The fiber Type C is planted directly in the soil, and different parts of the fiber sensors are nearly independent. Compared to the fiber sensor emplaced in geosynthetics, the strain that is far away from the loading plate is almost not affected by loading, but the strain that is just beneath the loading part is great as shown in Fig. 7b. On the contrary, if the soil deformation causes one part of the geosynthetics to move, other parts of the geosynthetics will also be pulled and the strain will be increased, as is shown in Fig. 7a,c,d,e, and f. This means that the strain obtained from fiber Type C can be better expressed by the soil strain than that from fiber sensors emplaced in geosynthetics. It is worth noting that the directions of the strains in different parts of the fiber sensors are different, which cannot be identified just from the monitoring data in this test.

However, if the shear stress between the soil and the fiber surface are greater than their shear strength, the fiber would peel. Moreover, the measured strain with BOTDR is expressed as the averaged value over its spatial resolution (1 m in this test), and it is always smaller than the peak one. So, all of the fiber sensors described in this paper can only monitor averaged value rather than accurate soil strain. Moreover, all the microstrains obtained by BOTDR are one-dimensional strains alone the fiber sensors rather than three-dimensional strain as it is being in soil slope. Nevertheless, the patterns of strain distribution can be found clearly. Figure 9 shows the nephogram of the maximum strain distribution before the slope failed. AS seen from Fig. 9a,c, and e, the greatest strain values of the V series are all in the medium sensor parts that are just beneath the loading part and attenuate from the loading place and far. For the H series, the greatest values are moved from the loading place to the place inside of the model (seen from Fig. 9b–f), which can also be found in Fig. 7b–f. This shows that the slope failure makes the strain distribution changed.

Fig. 9
figure 9

Strain nephogram of different sensors

In fact, strain nephogram are more useful to express the abnormal strains distribution if the fiber sensors are used in large scale area monitoring rather than that of the small-scale test described in this paper.

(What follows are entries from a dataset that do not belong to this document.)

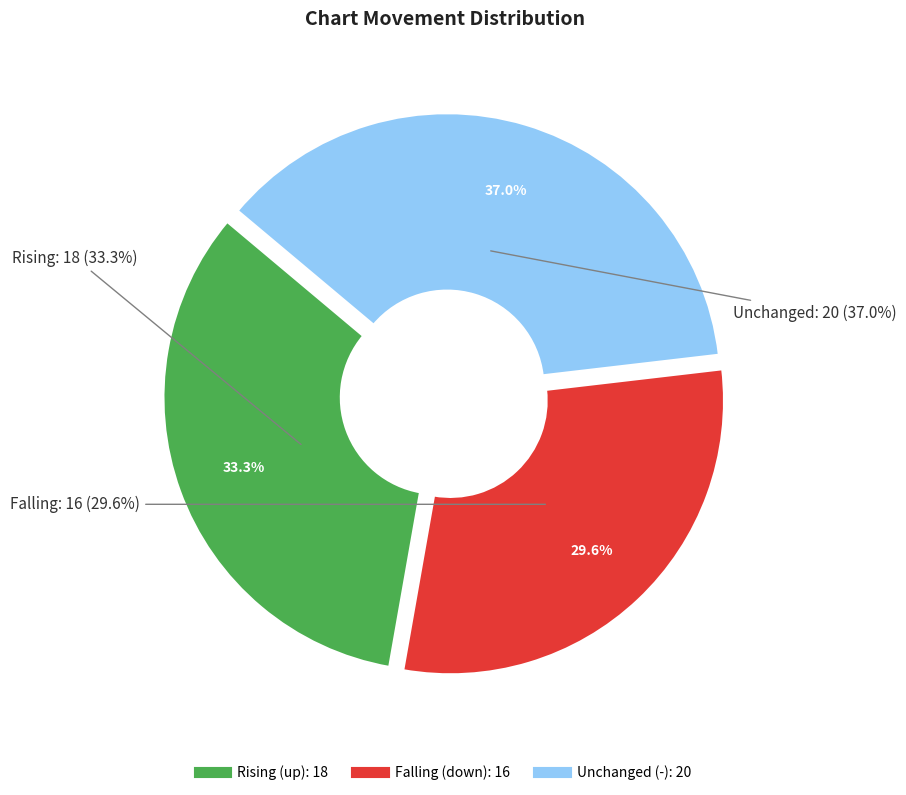

To the nearest percent, what is the average slice percentage?

33%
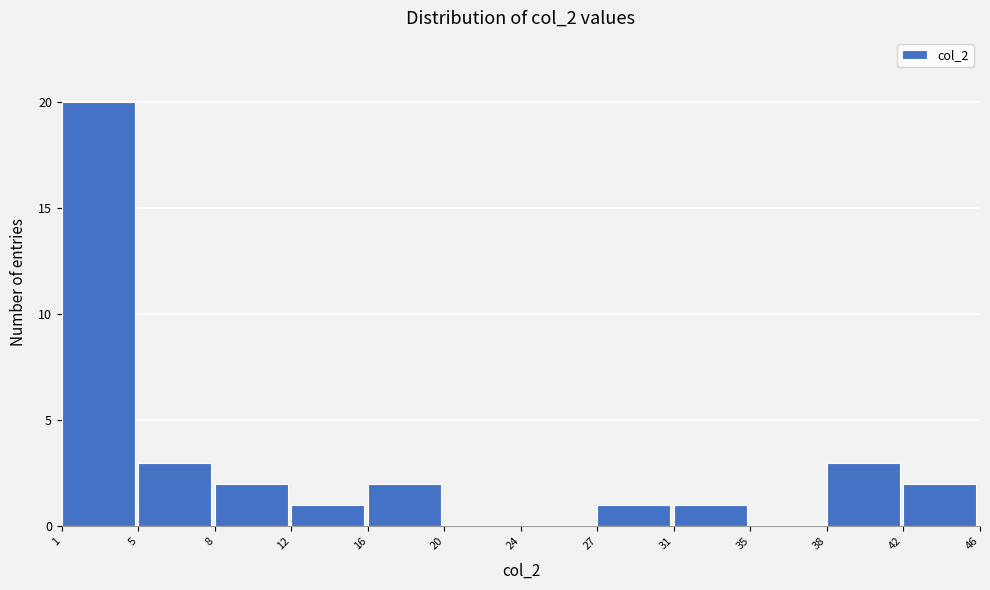

Reading left to right, list all the values displayed in this chart.

1=20	5=3	8=2	12=1	16=2	20=0	24=0	27=1	31=1	35=0	38=3	42=2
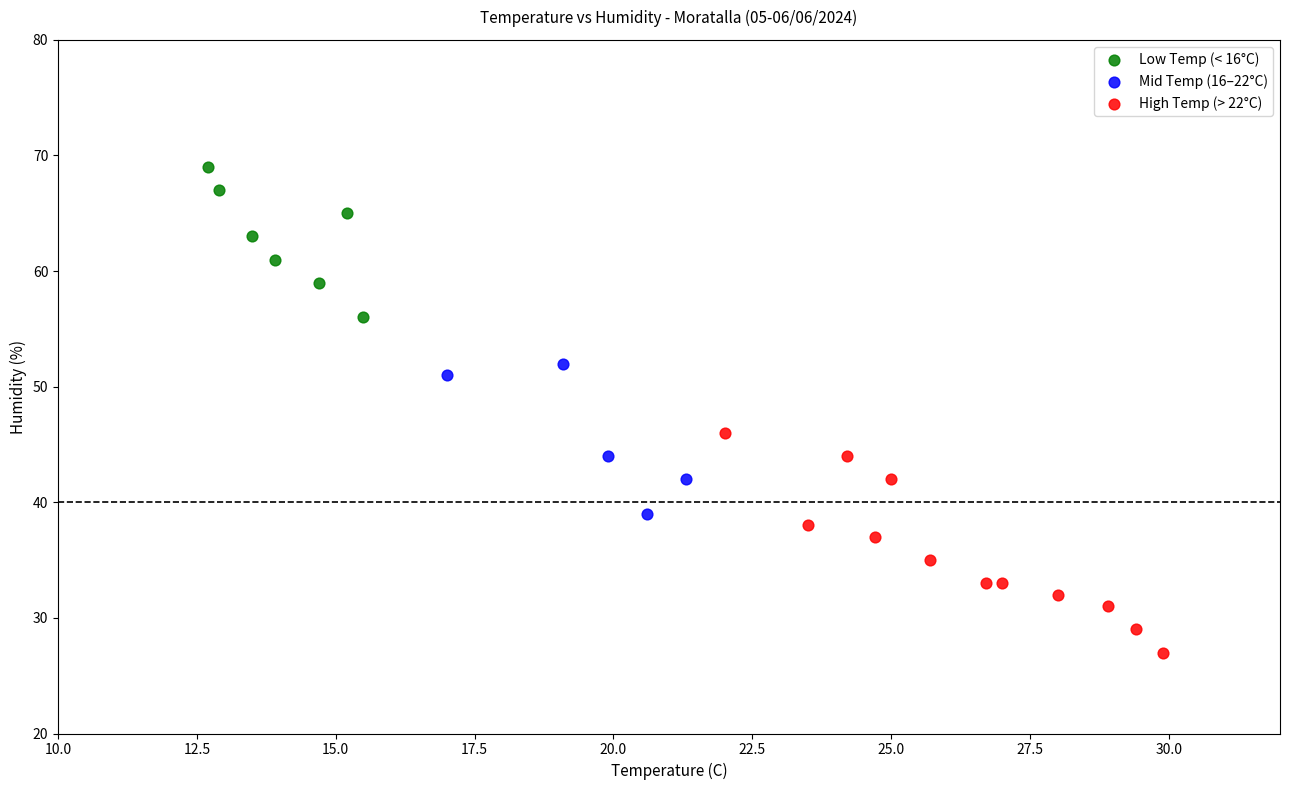

Which series contains the highest Y value?

Low Temp (< 16°C)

Conclusions and future works

Through the test and above analysis, it can be concluded that the application of distributed optic fiber monitoring to soil slope is more challenging than that to concrete structural object. The co-deformation between fiber sensors and the soil mass is the most essential issue. The achievement from this laboratory test can only prove that BOTDR technique is feasible to be used to monitor the abnormal deformation of soil slope, and also find some characteristics of strain distribution in soil mass and geosynthetics. Before BOTDR technique can be successfully applied to monitoring the stability of soil slope, more advanced test should be carried out in further study. Based on this laboratory test, some useful knowledge can be obtained as follows.

Because the fibers would be broken in the process of construction, the no-jacket-buffered fiber sensors cannot be directly planted into soil slope to monitor the deformation. Co-deformation of low-strength geotextile with nylon-jacket-buffered fiber and direct-planted TPEE jacket-buffered fiber is better than high-strength geogrid with nylon-jacket-buffered fiber, but the latter is fit for long-term monitoring because the fibers can keep undamaged even at relatively larger deformation.

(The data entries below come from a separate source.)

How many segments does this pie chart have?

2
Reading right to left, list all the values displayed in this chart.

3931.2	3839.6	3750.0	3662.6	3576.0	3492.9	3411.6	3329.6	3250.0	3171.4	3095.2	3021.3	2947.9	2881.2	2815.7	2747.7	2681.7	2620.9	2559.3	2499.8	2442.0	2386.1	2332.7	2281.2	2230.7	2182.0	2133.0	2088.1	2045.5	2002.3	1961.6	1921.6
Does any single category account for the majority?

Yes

Even though the limitation of the distance spatial of BOTDR technique, the rules of the strain distribution can also help us find and locate the abnormal strains. If appropriate layout of fiber sensors in artificial slope were designed, early-warning of the slope stability can be realized by analyzing the monitoring data obtained from BOTDR.

The test in this paper is carried out in a small scale model, the detail rules of the strain distribution cannot be clearly expressed, due to the limitation of distance resolution of BOTDR. In the future, some large-scale field test should be carried out for further research.